Thanks for any thoughts on this.

This paper seems to address normalization quite thoroughly, shame that I can’t find their R scripts in the supplementary data. http://bib.oxfordjournals.org/content/14/6/671.full.pdf

Cheers,

Duy

Hi Harold,

Thank you for taking the time to write this explanation. However, I got confused about the meaning of j in the Mathematical framework:

Let X_{ij} be the observed counts for expression feature i (maybe a gene or transcript) in sample j. We assume X_{ij} is a sample from some distribution with the following property: E[X_{ij}] = \mu_{ij} = \beta_i \cdot s_j where \beta_i is a mean expression rate for feature i and s_j is the sample specific scaling factor for condition j. T

First you say that index j is the sample. Then you “sample” from a distribution and you say that s_j is the “sample” specific scaling factor for condition j.

So is index j a condition or a sample? And is the meaning of “sample” in the first sentence the same as the meaning of “sample” in the second sentence? Or does “sample” in the first sentence mean “condition” in the second sentence?

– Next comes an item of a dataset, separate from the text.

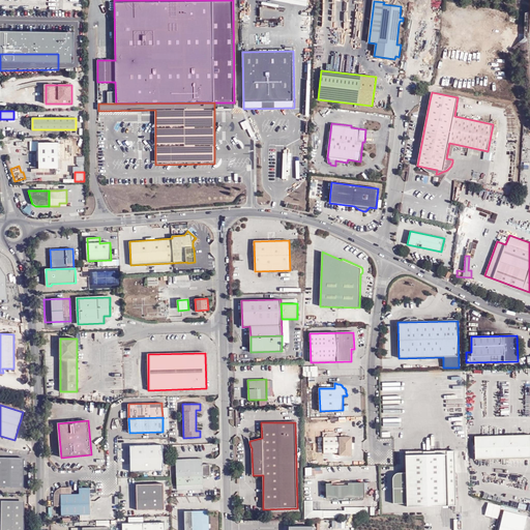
[(529,434),(474,436),(475,460),(529,458),(529,434)]
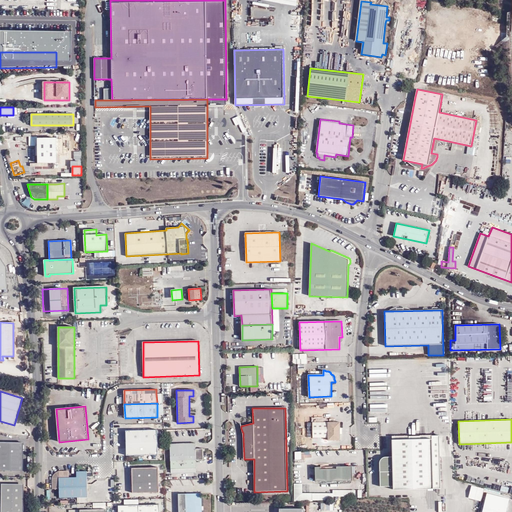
[(340,440),(340,422),(313,422),(313,438),(328,437),(328,441),(340,440)]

I ask this because I am trying to normalize data where I have 3 conditions, and 3 replicates for each condition (9 samples total). Does j correspond to a single sample or does it correspond to the whole condition? The number of reads in each replicate can vary by as much as an order of magnitude, so normalization between samples and also across conditions will be critical.

I will also look at the Poisson-seq paper to see if that is a bit more clear.